Genomic analysis of adult B-ALL identifies potential markers of shorter survival

- B-cell developmental genes are recurrently deleted in adult B-ALL.
- Most common copy number losses were in the genes CDKN2A, IKZF1, and PAX5.
- EBF1 deletion was associated with significantly worse relapse free survival.
- Patients with CDK2NA and IKZF1 deletion showed a trend toward shorter survival.

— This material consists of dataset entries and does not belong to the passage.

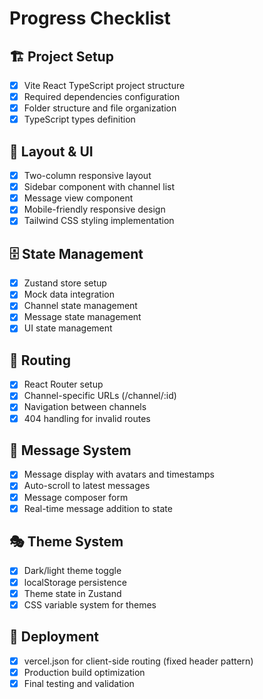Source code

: # Progress Checklist

## 🏗️ Project Setup
- [x] Vite React TypeScript project structure
- [x] Required dependencies configuration
- [x] Folder structure and file organization
- [x] TypeScript types definition

## 🎨 Layout & UI
- [x] Two-column responsive layout
- [x] Sidebar component with channel list
- [x] Message view component
- [x] Mobile-friendly responsive design
- [x] Tailwind CSS styling implementation

## 🗄️ State Management
- [x] Zustand store setup
- [x] Mock data integration
- [x] Channel state management
- [x] Message state management
- [x] UI state management

## 🧭 Routing
- [x] React Router setup
- [x] Channel-specific URLs (/channel/:id)
- [x] Navigation between channels
- [x] 404 handling for invalid routes

## 💬 Message System
- [x] Message display with avatars and timestamps
- [x] Auto-scroll to latest messages
- [x] Message composer form
- [x] Real-time message addition to state

## 🎭 Theme System
- [x] Dark/light theme toggle
- [x] localStorage persistence
- [x] Theme state in Zustand
- [x] CSS variable system for themes

## 🚀 Deployment
- [x] vercel.json for client-side routing (fixed header pattern)
- [x] Production build optimization
- [x] Final testing and validation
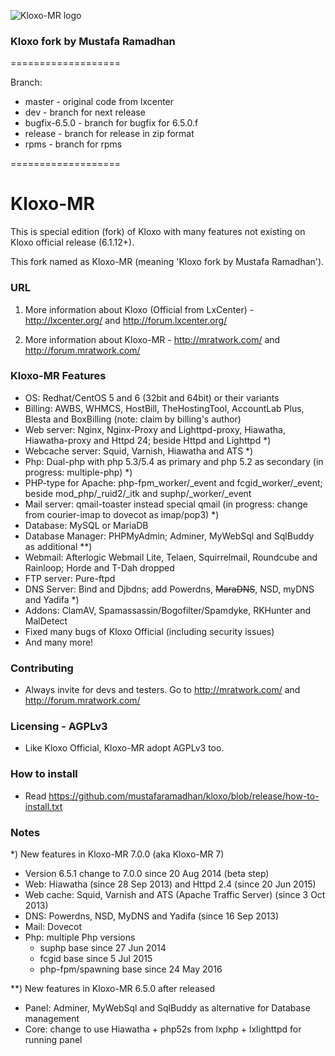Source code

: ![Kloxo-MR logo](https://github.com/mustafaramadhan/kloxo/blob/dev/kloxo-mr_big.png)

### Kloxo fork by Mustafa Ramadhan


===================

Branch:
- master - original code from lxcenter
- dev - branch for next release
- bugfix-6.5.0 - branch for bugfix for 6.5.0.f
- release - branch for release in zip format
- rpms - branch for rpms

===================

# Kloxo-MR

This is special edition (fork) of Kloxo with many features not existing on Kloxo official release (6.1.12+).

This fork named as Kloxo-MR (meaning 'Kloxo fork by Mustafa Ramadhan').

### URL

1. More information about Kloxo (Official from LxCenter) - http://lxcenter.org/ and http://forum.lxcenter.org/

2. More information about Kloxo-MR - http://mratwork.com/ and http://forum.mratwork.com/

### Kloxo-MR Features

* OS: Redhat/CentOS 5 and 6 (32bit and 64bit) or their variants
* Billing: AWBS, WHMCS, HostBill, TheHostingTool, AccountLab Plus, Blesta and BoxBilling (note: claim by billing's author)
* Web server: Nginx, Nginx-Proxy and Lighttpd-proxy, Hiawatha, Hiawatha-proxy and Httpd 24; beside Httpd and Lighttpd *)
* Webcache server: Squid, Varnish, Hiawatha and ATS *)
* Php: Dual-php with php 5.3/5.4 as primary and php 5.2 as secondary (in progress: multiple-php) *)
* PHP-type for Apache: php-fpm_worker/_event and fcgid_worker/_event; beside mod_php/_ruid2/_itk and suphp/_worker/_event
* Mail server: qmail-toaster instead special qmail (in progress: change from courier-imap to dovecot as imap/pop3) *)
* Database: MySQL or MariaDB
* Database Manager: PHPMyAdmin; Adminer, MyWebSql and SqlBuddy as additional **)
* Webmail: Afterlogic Webmail Lite, Telaen, Squirrelmail, Roundcube and Rainloop; Horde and T-Dah dropped
* FTP server: Pure-ftpd
* DNS Server: Bind and Djbdns; add Powerdns, ~~MaraDNS~~, NSD, myDNS and Yadifa *)
* Addons: ClamAV, Spamassassin/Bogofilter/Spamdyke, RKHunter and MalDetect
* Fixed many bugs of Kloxo Official (including security issues)
* And many more!

### Contributing

* Always invite for devs and testers. Go to http://mratwork.com/ and http://forum.mratwork.com/

### Licensing - AGPLv3

* Like Kloxo Official, Kloxo-MR adopt AGPLv3 too.

### How to install

* Read https://github.com/mustafaramadhan/kloxo/blob/release/how-to-install.txt


### Notes
*) New features in Kloxo-MR 7.0.0 (aka Kloxo-MR 7)

- Version 6.5.1 change to 7.0.0 since 20 Aug 2014 (beta step)
- Web: Hiawatha (since 28 Sep 2013) and Httpd 2.4 (since 20 Jun 2015)
- Web cache: Squid, Varnish and ATS (Apache Traffic Server) (since 3 Oct 2013)
- DNS: Powerdns, NSD, MyDNS and Yadifa (since 16 Sep 2013)
- Mail: Dovecot
- Php: multiple Php versions
  * suphp base since 27 Jun 2014
  * fcgid base since 5 Jul 2015
  * php-fpm/spawning base since 24 May 2016

**) New features in Kloxo-MR 6.5.0 after released
- Panel: Adminer, MyWebSql and SqlBuddy as alternative for Database management
- Core: change to use Hiawatha + php52s from lxphp + lxlighttpd for running panel

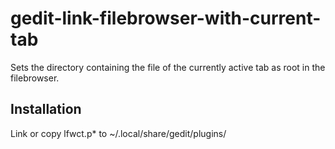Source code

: gedit-link-filebrowser-with-current-tab
=======================================

Sets the directory containing the file of the currently active tab as root in the filebrowser.

Installation
------------

Link or copy lfwct.p* to ~/.local/share/gedit/plugins/
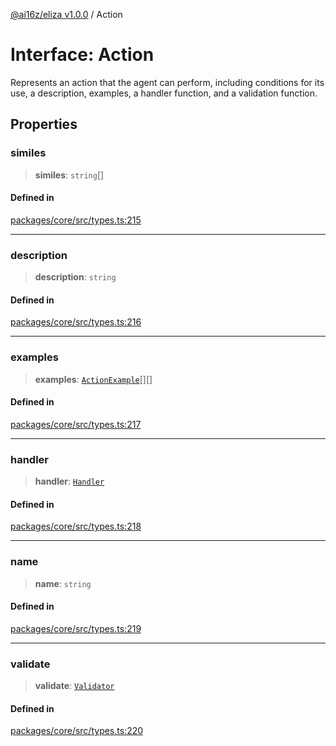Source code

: [@ai16z/eliza v1.0.0](../index.md) / Action

# Interface: Action

Represents an action that the agent can perform, including conditions for its use, a description, examples, a handler function, and a validation function.

## Properties

### similes

> **similes**: `string`[]

#### Defined in

[packages/core/src/types.ts:215](https://github.com/0xVitae/DarkSun/blob/main/packages/core/src/types.ts#L215)

***

### description

> **description**: `string`

#### Defined in

[packages/core/src/types.ts:216](https://github.com/0xVitae/DarkSun/blob/main/packages/core/src/types.ts#L216)

***

### examples

> **examples**: [`ActionExample`](ActionExample.md)[][]

#### Defined in

[packages/core/src/types.ts:217](https://github.com/0xVitae/DarkSun/blob/main/packages/core/src/types.ts#L217)

***

### handler

> **handler**: [`Handler`](../type-aliases/Handler.md)

#### Defined in

[packages/core/src/types.ts:218](https://github.com/0xVitae/DarkSun/blob/main/packages/core/src/types.ts#L218)

***

### name

> **name**: `string`

#### Defined in

[packages/core/src/types.ts:219](https://github.com/0xVitae/DarkSun/blob/main/packages/core/src/types.ts#L219)

***

### validate

> **validate**: [`Validator`](../type-aliases/Validator.md)

#### Defined in

[packages/core/src/types.ts:220](https://github.com/0xVitae/DarkSun/blob/main/packages/core/src/types.ts#L220)
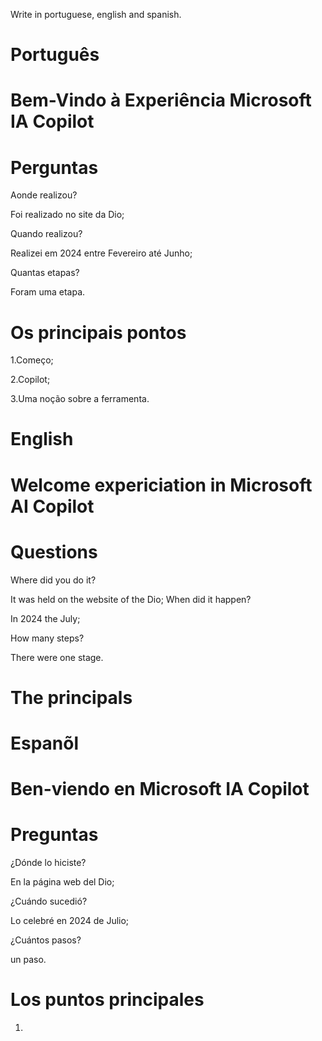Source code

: Write in portuguese, english and spanish.

# Português

# Bem-Vindo à Experiência Microsoft IA Copilot

# Perguntas

Aonde realizou?

Foi realizado no site da Dio;

Quando realizou?

Realizei em 2024 entre Fevereiro até Junho;

Quantas etapas?

Foram uma etapa.

# Os principais pontos

1.Começo;

2.Copilot;

3.Uma noção sobre a ferramenta.


# English

# Welcome expericiation in Microsoft AI Copilot

# Questions

Where did you do it?

It was held on the website of the Dio;
When did it happen?

In 2024 the July;

How many steps?

There were one stage.

# The principals 


# Espanõl

# Ben-viendo    en Microsoft IA Copilot

# Preguntas

¿Dónde lo hiciste?

En la página web del Dio;

¿Cuándo sucedió?

Lo celebré en 2024 de Julio;

¿Cuántos pasos?

un paso.

# Los puntos principales 

1.

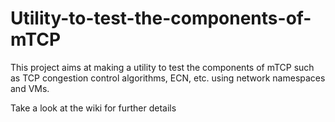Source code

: # Utility-to-test-the-components-of-mTCP
This project aims at making a utility to test the components of mTCP such as TCP congestion control algorithms, ECN, etc. using network namespaces and VMs.


Take a look at the wiki for further details
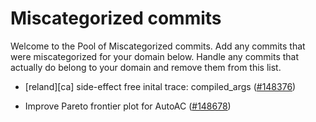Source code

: # Miscategorized commits

Welcome to the Pool of Miscategorized commits.
Add any commits that were miscategorized for your domain below.
Handle any commits that actually do belong to your domain and remove them from this list.


- [reland][ca] side-effect free inital trace: compiled_args ([#148376](https://github.com/pytorch/pytorch/pull/148376))


- Improve Pareto frontier plot for AutoAC ([#148678](https://github.com/pytorch/pytorch/pull/148678))
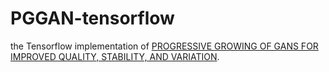 # PGGAN-tensorflow
the Tensorflow implementation of [PROGRESSIVE GROWING OF GANS FOR IMPROVED QUALITY, STABILITY, AND VARIATION](https://arxiv.org/abs/1710.10196).
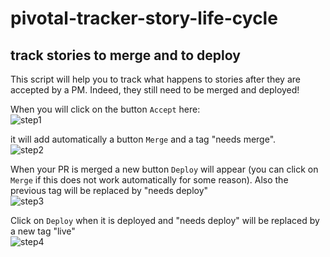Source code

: pivotal-tracker-story-life-cycle
================================

## track stories to merge and to deploy

This script will help you to track what happens to stories after they are accepted by a PM. 
Indeed, they still need to be merged and deployed! 

When you will click on the button `Accept` here:  
![step1](https://f.cloud.github.com/assets/1086288/1147903/5bcb7192-1eb3-11e3-93fa-10d00125160e.png)

it will add automatically a button `Merge` and a tag "needs merge".  
![step2](https://f.cloud.github.com/assets/1086288/1147904/6d1a54cc-1eb3-11e3-84af-f4fa6e4cb145.png)

When your PR is merged a new button `Deploy` will appear (you can click on `Merge` if this does not work automatically for some reason). Also the previous tag will be replaced by "needs deploy"  
![step3](https://f.cloud.github.com/assets/1086288/1147905/6d26a484-1eb3-11e3-8692-54de4f0c573b.png)

Click on `Deploy` when it is deployed and "needs deploy" will be replaced by a new tag "live"  
![step4](https://f.cloud.github.com/assets/1086288/1147906/6d350efc-1eb3-11e3-96ac-776f95c12363.png)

B lymphoblastic leukemia (B-ALL) in adults has a higher risk of relapse and lower long-term survival than pediatric B-ALL, but data regarding genetic prognostic biomarkers are much more limited for adult patients. We identified 70 adult B-ALL patients from three institutions and performed genome-wide analysis via single nucleotide polymorphism (SNP) arrays on DNA isolated from their initial diagnostic sample and, when available, relapse bone marrow specimens to identify recurring copy number alterations (CNA). As B-cell developmental genes play a crucial role in this leukemia, we assessed such for recurrent deletions in diagnostic and relapse samples. We confirmed previous findings that the most prevalent deletions of these genes occur in CDKN2A, IKZF1, and PAX5, with several others at lower frequencies. Of the 16 samples having paired diagnostic and relapse samples, 5 showed new deletions in these recurrent B-cell related genes and 8 showed abolishment. Deletion of EBF1 heralded a significant negative prognostic impact on relapse free survival in univariate and multivariate analyses. The combination of both a CDKN2A/B deletion and an IKZF1 alteration (26% of cases) also showed a trend toward predicting worse overall survival compared to having only one or neither of these deletions. These findings add to the understanding of genomic influences on this comparably understudied disease cohort that upon further validation may help identify patients who would benefit from upfront treatment intensification.